**** DATA EXCERPTS ****

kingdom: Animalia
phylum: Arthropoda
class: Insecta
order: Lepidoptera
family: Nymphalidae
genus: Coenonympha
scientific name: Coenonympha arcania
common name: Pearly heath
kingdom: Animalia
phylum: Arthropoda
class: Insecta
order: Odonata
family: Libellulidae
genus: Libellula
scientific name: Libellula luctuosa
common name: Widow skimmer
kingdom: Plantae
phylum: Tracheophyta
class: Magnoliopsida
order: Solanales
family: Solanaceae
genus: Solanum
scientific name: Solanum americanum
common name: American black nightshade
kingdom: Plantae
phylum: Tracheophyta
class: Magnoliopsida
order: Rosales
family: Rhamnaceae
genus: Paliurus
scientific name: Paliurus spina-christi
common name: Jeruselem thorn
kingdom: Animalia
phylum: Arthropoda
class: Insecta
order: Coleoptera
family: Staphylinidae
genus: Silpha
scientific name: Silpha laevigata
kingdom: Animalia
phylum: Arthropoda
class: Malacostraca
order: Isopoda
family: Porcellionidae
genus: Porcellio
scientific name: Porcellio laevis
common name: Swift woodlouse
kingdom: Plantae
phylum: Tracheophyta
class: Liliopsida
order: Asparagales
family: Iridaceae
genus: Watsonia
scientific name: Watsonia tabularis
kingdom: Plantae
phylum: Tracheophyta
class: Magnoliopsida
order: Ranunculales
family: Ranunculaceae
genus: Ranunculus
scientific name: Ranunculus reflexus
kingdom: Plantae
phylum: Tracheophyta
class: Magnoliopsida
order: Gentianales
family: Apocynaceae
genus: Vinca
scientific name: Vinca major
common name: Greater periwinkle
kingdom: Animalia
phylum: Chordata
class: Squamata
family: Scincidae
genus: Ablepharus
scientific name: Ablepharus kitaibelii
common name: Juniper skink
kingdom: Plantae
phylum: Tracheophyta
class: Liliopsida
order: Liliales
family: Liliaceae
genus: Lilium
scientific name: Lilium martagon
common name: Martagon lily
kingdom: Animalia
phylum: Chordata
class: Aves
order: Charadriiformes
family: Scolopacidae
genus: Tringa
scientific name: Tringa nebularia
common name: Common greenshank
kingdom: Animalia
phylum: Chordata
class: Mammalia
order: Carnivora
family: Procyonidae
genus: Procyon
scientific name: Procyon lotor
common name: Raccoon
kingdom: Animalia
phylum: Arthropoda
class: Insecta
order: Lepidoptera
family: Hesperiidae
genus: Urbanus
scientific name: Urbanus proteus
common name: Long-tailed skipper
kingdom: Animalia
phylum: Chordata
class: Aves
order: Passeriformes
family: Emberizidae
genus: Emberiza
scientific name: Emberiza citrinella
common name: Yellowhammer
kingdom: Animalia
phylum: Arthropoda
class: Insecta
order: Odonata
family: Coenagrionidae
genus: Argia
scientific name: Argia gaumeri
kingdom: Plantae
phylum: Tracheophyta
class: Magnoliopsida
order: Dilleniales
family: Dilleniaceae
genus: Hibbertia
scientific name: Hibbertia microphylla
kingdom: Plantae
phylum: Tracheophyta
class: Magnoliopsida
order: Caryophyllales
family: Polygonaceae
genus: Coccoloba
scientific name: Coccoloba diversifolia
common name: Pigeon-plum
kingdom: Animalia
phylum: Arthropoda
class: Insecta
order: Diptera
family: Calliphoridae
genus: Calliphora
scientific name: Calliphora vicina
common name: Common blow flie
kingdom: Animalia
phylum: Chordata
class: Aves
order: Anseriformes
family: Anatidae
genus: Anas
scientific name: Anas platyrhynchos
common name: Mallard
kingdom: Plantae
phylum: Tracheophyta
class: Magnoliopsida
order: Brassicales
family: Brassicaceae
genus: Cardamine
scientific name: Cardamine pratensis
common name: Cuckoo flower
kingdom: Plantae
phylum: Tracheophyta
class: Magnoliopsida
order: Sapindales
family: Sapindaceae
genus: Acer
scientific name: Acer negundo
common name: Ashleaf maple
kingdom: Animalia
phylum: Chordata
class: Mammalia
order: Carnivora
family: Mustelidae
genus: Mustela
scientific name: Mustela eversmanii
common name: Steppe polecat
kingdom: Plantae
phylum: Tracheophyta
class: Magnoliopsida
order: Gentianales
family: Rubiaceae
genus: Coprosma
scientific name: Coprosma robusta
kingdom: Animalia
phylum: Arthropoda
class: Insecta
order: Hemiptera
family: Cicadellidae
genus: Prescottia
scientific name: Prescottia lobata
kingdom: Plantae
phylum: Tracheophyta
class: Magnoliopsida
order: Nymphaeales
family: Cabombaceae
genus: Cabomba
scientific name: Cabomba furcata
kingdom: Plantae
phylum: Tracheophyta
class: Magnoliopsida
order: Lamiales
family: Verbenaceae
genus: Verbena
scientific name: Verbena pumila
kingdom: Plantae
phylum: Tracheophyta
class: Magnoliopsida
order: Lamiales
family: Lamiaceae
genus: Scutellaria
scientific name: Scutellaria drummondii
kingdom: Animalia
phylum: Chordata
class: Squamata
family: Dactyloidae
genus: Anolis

****

▸ **SHORT EXERCISE**:
Reproduce every line of the records above verbatim, in the same order.

▸ **COMPLETE OUTPUT**:
kingdom: Animalia
phylum: Arthropoda
class: Insecta
order: Lepidoptera
family: Nymphalidae
genus: Coenonympha
scientific name: Coenonympha arcania
common name: Pearly heath
kingdom: Animalia
phylum: Arthropoda
class: Insecta
order: Odonata
family: Libellulidae
genus: Libellula
scientific name: Libellula luctuosa
common name: Widow skimmer
kingdom: Plantae
phylum: Tracheophyta
class: Magnoliopsida
order: Solanales
family: Solanaceae
genus: Solanum
scientific name: Solanum americanum
common name: American black nightshade
kingdom: Plantae
phylum: Tracheophyta
class: Magnoliopsida
order: Rosales
family: Rhamnaceae
genus: Paliurus
scientific name: Paliurus spina-christi
common name: Jeruselem thorn
kingdom: Animalia
phylum: Arthropoda
class: Insecta
order: Coleoptera
family: Staphylinidae
genus: Silpha
scientific name: Silpha laevigata
kingdom: Animalia
phylum: Arthropoda
class: Malacostraca
order: Isopoda
family: Porcellionidae
genus: Porcellio
scientific name: Porcellio laevis
common name: Swift woodlouse
kingdom: Plantae
phylum: Tracheophyta
class: Liliopsida
order: Asparagales
family: Iridaceae
genus: Watsonia
scientific name: Watsonia tabularis
kingdom: Plantae
phylum: Tracheophyta
class: Magnoliopsida
order: Ranunculales
family: Ranunculaceae
genus: Ranunculus
scientific name: Ranunculus reflexus
kingdom: Plantae
phylum: Tracheophyta
class: Magnoliopsida
order: Gentianales
family: Apocynaceae
genus: Vinca
scientific name: Vinca major
common name: Greater periwinkle
kingdom: Animalia
phylum: Chordata
class: Squamata
family: Scincidae
genus: Ablepharus
scientific name: Ablepharus kitaibelii
common name: Juniper skink
kingdom: Plantae
phylum: Tracheophyta
class: Liliopsida
order: Liliales
family: Liliaceae
genus: Lilium
scientific name: Lilium martagon
common name: Martagon lily
kingdom: Animalia
phylum: Chordata
class: Aves
order: Charadriiformes
family: Scolopacidae
genus: Tringa
scientific name: Tringa nebularia
common name: Common greenshank
kingdom: Animalia
phylum: Chordata
class: Mammalia
order: Carnivora
family: Procyonidae
genus: Procyon
scientific name: Procyon lotor
common name: Raccoon
kingdom: Animalia
phylum: Arthropoda
class: Insecta
order: Lepidoptera
family: Hesperiidae
genus: Urbanus
scientific name: Urbanus proteus
common name: Long-tailed skipper
kingdom: Animalia
phylum: Chordata
class: Aves
order: Passeriformes
family: Emberizidae
genus: Emberiza
scientific name: Emberiza citrinella
common name: Yellowhammer
kingdom: Animalia
phylum: Arthropoda
class: Insecta
order: Odonata
family: Coenagrionidae
genus: Argia
scientific name: Argia gaumeri
kingdom: Plantae
phylum: Tracheophyta
class: Magnoliopsida
order: Dilleniales
family: Dilleniaceae
genus: Hibbertia
scientific name: Hibbertia microphylla
kingdom: Plantae
phylum: Tracheophyta
class: Magnoliopsida
order: Caryophyllales
family: Polygonaceae
genus: Coccoloba
scientific name: Coccoloba diversifolia
common name: Pigeon-plum
kingdom: Animalia
phylum: Arthropoda
class: Insecta
order: Diptera
family: Calliphoridae
genus: Calliphora
scientific name: Calliphora vicina
common name: Common blow flie
kingdom: Animalia
phylum: Chordata
class: Aves
order: Anseriformes
family: Anatidae
genus: Anas
scientific name: Anas platyrhynchos
common name: Mallard
kingdom: Plantae
phylum: Tracheophyta
class: Magnoliopsida
order: Brassicales
family: Brassicaceae
genus: Cardamine
scientific name: Cardamine pratensis
common name: Cuckoo flower
kingdom: Plantae
phylum: Tracheophyta
class: Magnoliopsida
order: Sapindales
family: Sapindaceae
genus: Acer
scientific name: Acer negundo
common name: Ashleaf maple
kingdom: Animalia
phylum: Chordata
class: Mammalia
order: Carnivora
family: Mustelidae
genus: Mustela
scientific name: Mustela eversmanii
common name: Steppe polecat
kingdom: Plantae
phylum: Tracheophyta
class: Magnoliopsida
order: Gentianales
family: Rubiaceae
genus: Coprosma
scientific name: Coprosma robusta
kingdom: Animalia
phylum: Arthropoda
class: Insecta
order: Hemiptera
family: Cicadellidae
genus: Prescottia
scientific name: Prescottia lobata
kingdom: Plantae
phylum: Tracheophyta
class: Magnoliopsida
order: Nymphaeales
family: Cabombaceae
genus: Cabomba
scientific name: Cabomba furcata
kingdom: Plantae
phylum: Tracheophyta
class: Magnoliopsida
order: Lamiales
family: Verbenaceae
genus: Verbena
scientific name: Verbena pumila
kingdom: Plantae
phylum: Tracheophyta
class: Magnoliopsida
order: Lamiales
family: Lamiaceae
genus: Scutellaria
scientific name: Scutellaria drummondii
kingdom: Animalia
phylum: Chordata
class: Squamata
family: Dactyloidae
genus: Anolis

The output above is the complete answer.